Again, just focusing on LLMs, and LLM-based agents, regarding them as a black-box technology, it's easy to be misled into thinking that advances in capability are broadly advancing, and will rise all ships, when in reality progress is much more narrow. Headlines about LLMs achievement in math and competitive programming, touted as evidence of reasoning, do NOT imply that LLM reasoning is broadly advancing, but you need to get under the hood and understand RL training goals to realize why that is not necessarily the case. The correctness of most business and real-world reasoning is not as easy to check as is marking a math problem as correct or not, yet that capability is what RL training depends on.
I could go on .. LLM-based agents are also blurring the lines of what "AI" can do, and again if treated as a black box will also misinform as to what is actually progressing and what is not. Thousands of bright people are indeed working on improving LLM-adjacent low-hanging fruit like this, but it'd be illogical to conclude that this is somehow helping to create next-generation brain-like architectures that will take away our jobs.
The Math Olympiad results are impressive, but at the end of the day is just this same next word prediction, but in this case fine tuned by additional LLM training on solutions to math problems, teaching the LLM which next word predictions (i.e. output) will add up to solution steps that lead to correct problem solutions in the training data. Due to the logical nature of math, the reasoning/solution steps that worked for training data problems will often work for new problems it is then tested on (Math Olympiad), but most reasoning outside of logical domains like math and programming isn't so clear cut, so this approach of training on reasoning examples isn't necessarily going to help LLMs get better at reasoning on more useful real-world problems.
And the issue you mention in the last paragraph is very relevant, since the scenario is plausible, so it is something we definitely should be discussing.
Imagine if you were using single layer perceptrons without understanding seperability and going "just a few more tweaks and it will approximate XOR!"
There are things that you just can’t expect from current LLMs that people routinely expect from them.
They start out projects with those expectations. And that’s fine. But they don’t always learn from the outcomes of those projects.
And in fact this is true of any tool, you don’t have to know exactly how to build them but any craftsman has a good understanding how the tool works internally. LLMs are not a screw or a pen, they are more akin to an engine, you have to know their subtleties if you build a car. And even screws have to be understood structurally in advanced usage. Not understanding the tool is maybe true only for hobbyists.

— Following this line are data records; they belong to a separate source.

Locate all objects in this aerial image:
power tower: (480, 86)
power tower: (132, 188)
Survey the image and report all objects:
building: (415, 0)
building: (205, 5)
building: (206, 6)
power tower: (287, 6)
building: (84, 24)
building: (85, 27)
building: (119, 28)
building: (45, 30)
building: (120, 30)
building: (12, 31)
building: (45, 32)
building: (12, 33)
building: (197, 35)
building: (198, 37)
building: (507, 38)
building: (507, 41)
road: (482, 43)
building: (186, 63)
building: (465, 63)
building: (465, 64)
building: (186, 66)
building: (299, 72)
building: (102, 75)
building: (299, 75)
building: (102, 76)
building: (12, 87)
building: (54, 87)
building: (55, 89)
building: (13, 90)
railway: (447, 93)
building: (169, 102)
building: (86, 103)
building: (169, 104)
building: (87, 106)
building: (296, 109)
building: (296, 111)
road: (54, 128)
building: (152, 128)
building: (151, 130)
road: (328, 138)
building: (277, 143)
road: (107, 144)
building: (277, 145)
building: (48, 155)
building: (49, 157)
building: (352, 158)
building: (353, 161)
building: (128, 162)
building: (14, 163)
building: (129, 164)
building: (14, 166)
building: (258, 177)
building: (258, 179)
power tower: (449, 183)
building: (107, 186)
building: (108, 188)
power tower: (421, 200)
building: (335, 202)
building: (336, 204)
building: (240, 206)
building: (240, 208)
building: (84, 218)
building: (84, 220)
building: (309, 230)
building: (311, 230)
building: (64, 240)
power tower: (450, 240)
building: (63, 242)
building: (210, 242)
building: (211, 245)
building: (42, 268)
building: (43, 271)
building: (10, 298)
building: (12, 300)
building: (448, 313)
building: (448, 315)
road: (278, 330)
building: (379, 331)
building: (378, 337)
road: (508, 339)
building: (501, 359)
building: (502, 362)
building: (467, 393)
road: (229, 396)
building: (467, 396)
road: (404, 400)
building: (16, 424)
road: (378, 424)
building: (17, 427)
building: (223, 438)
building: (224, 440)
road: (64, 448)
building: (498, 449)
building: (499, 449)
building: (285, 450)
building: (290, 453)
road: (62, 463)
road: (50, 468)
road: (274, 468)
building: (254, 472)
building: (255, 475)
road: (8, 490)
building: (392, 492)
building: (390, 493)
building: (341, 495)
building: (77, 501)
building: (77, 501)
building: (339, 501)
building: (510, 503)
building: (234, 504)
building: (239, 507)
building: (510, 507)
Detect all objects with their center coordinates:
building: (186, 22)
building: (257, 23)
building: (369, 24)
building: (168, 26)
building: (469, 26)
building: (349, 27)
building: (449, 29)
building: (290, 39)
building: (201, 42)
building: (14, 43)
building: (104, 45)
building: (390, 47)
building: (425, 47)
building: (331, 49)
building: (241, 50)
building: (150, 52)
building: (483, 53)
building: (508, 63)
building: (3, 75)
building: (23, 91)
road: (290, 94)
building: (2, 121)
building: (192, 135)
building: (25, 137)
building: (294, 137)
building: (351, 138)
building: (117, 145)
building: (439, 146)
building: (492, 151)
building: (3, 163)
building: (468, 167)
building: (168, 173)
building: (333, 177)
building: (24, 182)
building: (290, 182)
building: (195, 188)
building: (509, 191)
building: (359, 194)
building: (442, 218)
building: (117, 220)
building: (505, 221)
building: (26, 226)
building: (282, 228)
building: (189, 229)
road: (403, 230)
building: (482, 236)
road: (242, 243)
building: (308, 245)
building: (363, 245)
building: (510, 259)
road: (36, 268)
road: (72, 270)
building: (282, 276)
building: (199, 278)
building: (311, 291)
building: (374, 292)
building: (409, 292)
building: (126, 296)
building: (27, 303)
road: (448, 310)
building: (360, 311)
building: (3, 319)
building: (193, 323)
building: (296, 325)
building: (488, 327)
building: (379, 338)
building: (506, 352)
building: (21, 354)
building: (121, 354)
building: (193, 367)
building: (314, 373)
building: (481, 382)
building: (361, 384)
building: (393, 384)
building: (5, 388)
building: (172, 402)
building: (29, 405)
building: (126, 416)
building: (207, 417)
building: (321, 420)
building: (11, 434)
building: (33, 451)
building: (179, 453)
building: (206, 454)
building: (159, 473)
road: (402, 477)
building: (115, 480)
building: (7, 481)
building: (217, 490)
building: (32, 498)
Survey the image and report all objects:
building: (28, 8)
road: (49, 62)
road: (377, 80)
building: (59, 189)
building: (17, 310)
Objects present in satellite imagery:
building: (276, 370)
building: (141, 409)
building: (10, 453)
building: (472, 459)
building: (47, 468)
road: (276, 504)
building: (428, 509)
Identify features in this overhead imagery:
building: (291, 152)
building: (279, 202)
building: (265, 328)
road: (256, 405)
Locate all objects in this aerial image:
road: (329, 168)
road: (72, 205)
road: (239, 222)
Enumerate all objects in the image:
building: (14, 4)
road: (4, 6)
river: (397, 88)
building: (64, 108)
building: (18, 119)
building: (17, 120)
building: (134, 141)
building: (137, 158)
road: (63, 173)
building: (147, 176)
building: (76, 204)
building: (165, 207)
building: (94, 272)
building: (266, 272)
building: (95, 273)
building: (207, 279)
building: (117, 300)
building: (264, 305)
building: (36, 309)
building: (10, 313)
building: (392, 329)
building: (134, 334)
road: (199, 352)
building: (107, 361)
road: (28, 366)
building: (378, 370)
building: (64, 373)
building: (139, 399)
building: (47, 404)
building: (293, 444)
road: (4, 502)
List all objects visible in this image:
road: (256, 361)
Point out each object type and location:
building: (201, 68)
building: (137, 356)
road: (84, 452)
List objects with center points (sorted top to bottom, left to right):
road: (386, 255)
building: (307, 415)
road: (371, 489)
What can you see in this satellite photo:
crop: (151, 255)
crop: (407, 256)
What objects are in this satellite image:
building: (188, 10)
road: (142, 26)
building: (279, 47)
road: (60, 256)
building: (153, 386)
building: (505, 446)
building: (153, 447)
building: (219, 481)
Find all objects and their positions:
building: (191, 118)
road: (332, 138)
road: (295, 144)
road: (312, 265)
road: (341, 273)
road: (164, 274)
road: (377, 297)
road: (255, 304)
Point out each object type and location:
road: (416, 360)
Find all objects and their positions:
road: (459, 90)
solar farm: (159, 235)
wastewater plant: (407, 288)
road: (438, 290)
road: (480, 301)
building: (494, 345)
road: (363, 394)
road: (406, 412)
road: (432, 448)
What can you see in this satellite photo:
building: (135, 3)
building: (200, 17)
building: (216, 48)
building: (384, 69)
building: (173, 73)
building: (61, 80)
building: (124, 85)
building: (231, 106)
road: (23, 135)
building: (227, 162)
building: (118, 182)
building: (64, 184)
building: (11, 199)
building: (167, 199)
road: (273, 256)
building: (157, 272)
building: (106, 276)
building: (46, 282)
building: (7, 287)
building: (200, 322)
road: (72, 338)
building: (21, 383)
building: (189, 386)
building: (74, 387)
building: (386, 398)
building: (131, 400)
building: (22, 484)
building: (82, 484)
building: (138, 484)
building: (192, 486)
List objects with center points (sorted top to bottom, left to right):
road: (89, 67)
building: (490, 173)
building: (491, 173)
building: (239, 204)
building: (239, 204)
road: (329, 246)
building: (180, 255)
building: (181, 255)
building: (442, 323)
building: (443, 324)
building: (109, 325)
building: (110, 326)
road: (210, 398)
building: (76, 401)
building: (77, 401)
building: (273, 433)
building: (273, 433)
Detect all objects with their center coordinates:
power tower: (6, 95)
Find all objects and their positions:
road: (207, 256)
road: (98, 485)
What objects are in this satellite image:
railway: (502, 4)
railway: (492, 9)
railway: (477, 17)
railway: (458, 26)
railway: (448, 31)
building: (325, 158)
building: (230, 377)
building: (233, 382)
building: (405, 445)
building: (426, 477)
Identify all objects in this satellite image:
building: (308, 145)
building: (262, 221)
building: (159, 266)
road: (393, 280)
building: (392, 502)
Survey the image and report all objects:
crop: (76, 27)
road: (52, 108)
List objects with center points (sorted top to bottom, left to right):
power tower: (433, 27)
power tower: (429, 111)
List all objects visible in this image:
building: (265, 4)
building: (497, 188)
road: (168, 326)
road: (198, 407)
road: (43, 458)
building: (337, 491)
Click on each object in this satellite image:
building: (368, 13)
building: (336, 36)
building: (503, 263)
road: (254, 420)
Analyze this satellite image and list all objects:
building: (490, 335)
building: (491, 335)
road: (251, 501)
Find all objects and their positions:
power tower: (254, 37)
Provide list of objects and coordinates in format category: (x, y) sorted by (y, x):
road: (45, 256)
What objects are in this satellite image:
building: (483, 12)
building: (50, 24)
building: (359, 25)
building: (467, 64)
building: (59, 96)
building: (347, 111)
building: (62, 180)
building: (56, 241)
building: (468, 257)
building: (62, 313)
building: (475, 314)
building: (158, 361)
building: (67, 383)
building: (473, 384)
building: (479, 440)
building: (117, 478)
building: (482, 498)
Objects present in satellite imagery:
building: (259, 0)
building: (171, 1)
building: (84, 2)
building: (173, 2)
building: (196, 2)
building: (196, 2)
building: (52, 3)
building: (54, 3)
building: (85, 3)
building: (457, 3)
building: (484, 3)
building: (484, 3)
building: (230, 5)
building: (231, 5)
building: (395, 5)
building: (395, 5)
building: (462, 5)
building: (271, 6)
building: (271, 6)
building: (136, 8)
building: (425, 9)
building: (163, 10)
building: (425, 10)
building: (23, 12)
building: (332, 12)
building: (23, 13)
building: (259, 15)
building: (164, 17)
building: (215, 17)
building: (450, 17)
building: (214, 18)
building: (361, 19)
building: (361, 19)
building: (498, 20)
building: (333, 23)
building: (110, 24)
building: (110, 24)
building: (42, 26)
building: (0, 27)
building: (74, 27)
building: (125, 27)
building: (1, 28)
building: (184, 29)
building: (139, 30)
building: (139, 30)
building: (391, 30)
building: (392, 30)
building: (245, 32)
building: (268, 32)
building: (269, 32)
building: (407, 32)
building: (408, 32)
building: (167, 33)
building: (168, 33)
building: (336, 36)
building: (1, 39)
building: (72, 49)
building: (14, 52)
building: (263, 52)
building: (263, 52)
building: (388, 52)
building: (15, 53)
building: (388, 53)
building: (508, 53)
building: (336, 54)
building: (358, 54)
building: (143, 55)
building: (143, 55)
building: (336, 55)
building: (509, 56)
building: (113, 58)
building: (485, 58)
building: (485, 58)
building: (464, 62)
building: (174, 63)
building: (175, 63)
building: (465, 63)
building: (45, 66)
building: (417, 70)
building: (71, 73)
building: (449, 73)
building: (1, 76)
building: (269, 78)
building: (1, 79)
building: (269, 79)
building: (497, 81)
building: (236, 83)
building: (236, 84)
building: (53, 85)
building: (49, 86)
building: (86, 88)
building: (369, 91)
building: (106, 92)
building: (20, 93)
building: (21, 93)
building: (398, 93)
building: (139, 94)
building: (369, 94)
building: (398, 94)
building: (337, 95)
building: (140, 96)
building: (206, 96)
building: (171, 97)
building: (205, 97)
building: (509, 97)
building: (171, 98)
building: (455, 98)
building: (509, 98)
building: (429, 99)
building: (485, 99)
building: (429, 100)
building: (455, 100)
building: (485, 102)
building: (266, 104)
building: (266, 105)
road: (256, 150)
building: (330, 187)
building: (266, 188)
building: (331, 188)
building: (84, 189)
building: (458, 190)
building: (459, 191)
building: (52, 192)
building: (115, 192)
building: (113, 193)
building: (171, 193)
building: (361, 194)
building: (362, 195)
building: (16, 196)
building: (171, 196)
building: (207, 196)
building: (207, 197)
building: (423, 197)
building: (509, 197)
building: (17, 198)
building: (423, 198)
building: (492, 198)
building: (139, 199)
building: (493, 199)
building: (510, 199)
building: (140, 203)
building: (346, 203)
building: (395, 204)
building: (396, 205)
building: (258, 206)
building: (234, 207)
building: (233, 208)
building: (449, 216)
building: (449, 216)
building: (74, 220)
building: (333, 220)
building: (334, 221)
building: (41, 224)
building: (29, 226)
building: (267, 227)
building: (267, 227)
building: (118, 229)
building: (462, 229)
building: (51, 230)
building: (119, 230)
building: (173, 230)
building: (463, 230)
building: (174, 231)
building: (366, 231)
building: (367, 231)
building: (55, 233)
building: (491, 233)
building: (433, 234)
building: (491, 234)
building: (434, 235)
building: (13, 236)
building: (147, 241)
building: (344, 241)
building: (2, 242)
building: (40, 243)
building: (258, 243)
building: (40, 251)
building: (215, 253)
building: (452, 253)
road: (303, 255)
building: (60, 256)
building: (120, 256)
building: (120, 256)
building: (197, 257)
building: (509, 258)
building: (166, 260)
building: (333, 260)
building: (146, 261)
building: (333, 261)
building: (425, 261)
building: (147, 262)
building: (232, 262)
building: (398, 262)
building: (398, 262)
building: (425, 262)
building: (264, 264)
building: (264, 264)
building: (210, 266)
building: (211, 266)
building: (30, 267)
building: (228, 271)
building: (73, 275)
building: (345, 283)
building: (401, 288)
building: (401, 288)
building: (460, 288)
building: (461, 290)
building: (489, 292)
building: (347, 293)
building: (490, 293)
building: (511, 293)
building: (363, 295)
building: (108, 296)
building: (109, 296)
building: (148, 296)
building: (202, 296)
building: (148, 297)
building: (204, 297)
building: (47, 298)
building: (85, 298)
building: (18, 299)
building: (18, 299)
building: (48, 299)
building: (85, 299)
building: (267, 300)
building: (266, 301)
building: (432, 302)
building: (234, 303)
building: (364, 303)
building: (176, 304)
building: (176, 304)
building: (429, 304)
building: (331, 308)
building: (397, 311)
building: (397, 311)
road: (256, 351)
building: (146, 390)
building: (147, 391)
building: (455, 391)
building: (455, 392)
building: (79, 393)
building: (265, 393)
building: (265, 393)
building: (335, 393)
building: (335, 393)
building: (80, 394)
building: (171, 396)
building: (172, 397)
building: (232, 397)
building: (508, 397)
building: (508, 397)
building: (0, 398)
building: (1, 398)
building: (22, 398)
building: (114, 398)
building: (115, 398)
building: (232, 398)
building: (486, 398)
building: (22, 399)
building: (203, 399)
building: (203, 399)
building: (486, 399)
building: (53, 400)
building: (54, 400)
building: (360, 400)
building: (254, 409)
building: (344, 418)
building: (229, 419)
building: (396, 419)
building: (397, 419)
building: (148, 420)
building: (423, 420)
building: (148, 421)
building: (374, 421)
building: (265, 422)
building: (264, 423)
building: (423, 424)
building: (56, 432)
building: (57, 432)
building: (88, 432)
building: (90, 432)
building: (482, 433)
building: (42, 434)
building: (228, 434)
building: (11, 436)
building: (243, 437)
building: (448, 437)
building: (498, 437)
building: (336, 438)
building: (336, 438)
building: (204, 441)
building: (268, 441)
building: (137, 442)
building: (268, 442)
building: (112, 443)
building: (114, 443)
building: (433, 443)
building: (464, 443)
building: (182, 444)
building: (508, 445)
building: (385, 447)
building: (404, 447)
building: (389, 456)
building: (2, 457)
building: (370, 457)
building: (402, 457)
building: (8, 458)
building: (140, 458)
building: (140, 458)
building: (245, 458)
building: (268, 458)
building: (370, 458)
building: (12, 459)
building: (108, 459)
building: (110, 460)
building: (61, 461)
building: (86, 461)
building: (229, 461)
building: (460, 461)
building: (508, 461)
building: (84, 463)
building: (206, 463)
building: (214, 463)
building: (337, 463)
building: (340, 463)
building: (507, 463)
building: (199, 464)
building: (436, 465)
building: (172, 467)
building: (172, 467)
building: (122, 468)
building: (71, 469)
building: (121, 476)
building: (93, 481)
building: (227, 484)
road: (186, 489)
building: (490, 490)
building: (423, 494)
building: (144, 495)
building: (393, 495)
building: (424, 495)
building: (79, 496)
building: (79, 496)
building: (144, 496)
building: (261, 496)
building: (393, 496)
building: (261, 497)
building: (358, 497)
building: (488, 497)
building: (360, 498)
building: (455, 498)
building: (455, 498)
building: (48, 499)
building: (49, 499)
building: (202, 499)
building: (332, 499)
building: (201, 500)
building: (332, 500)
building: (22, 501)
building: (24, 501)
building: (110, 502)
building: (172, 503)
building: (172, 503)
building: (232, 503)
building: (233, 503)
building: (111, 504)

The question here is whether the details are important for the major issues, or whether they can be abstracted away with a vague understanding. To what extent abstracting away is okay depends greatly on the individual case. Abstractions can work over a large area or for a long time, but then suddenly collapse and fail.
The calculator, which has always delivered sufficiently accurate results, can produce nonsense when one approaches the limits of its numerical representation or combines numbers with very different levels of precision. This can be seen, for example, when one rearranges commutative operations; due to rounding problems, it suddenly delivers completely different results.
The 2008 financial crisis was based, among other things, on models that treated certain market risks as independent of one another. Risk could then be spread by splitting and recombining portfolios. However, this only worked as long as the interdependence of the different portfolios was actually quite small. An entire industry, with the exception of a few astute individuals, had abstracted away this interdependence, acted on this basis, and ultimately failed.
As individuals, however, we are completely dependent on these abstractions. Our entire lives are permeated by things whose functioning we simply have to rely on without truly understanding them. Ultimately, it is the nature of modern, specialized societies that this process continues and becomes even more differentiated.
But somewhere there should be people who work at the limits of detailed abstractions and are concerned with researching and evaluating the real complexity hidden behind them, and thus correcting the abstraction if necessary, sending this new knowledge upstream.
The role of an expert is to operate with less abstraction and more detail in her oder his field of expertise than a non-expert -- and the more so, the better an expert she or he is.
Feynman was right that "If you can't build it, you don't understand it", but of course not everyone needs or wants to fully understand how an LLM works. However, regarding an LLM as a magic black box seems a bit extreme if you are a technologist and hope to understand where the technology is heading.
I guess we are in an era of vibe-coded disposable "fast tech" (cf fast fashion), so maybe it only matters what can it do today, if playing with or applying towards this end it is all you care about, but this seems a rather blinkered view.
(Thinking about it, would that necessarily be a bad thing...)
If you live in a world of horse carriages, you can be thinking about what the world of cars is going to be like, even if you don't fully understand what fuel mix is the most efficient or what material one should use for a piston in a four-stroke.
I understand how SGD is just taking a step proportional to the gradient and how backprop computes the partial derivative of the loss function with respect to each model weight.
But with more advanced optimizers the gradient is not really used directly. It gets per weight normalization, fudged with momentum, clipped, etc.
So really, how important is computing the exact gradient using calculus, vs just knowing the general direction to step? Would that be cheaper to calculate than full derivatives?
Why would these things be "fudging"? Vanishing gradients (see the initial batch norm paper) are a real thing, and ensuring that the relative magnitudes are in some sense "smooth" between layers allows for an easier optimization problem.
> So really, how important is computing the exact gradient using calculus, vs just knowing the general direction to step? Would that be cheaper to calculate than full derivatives?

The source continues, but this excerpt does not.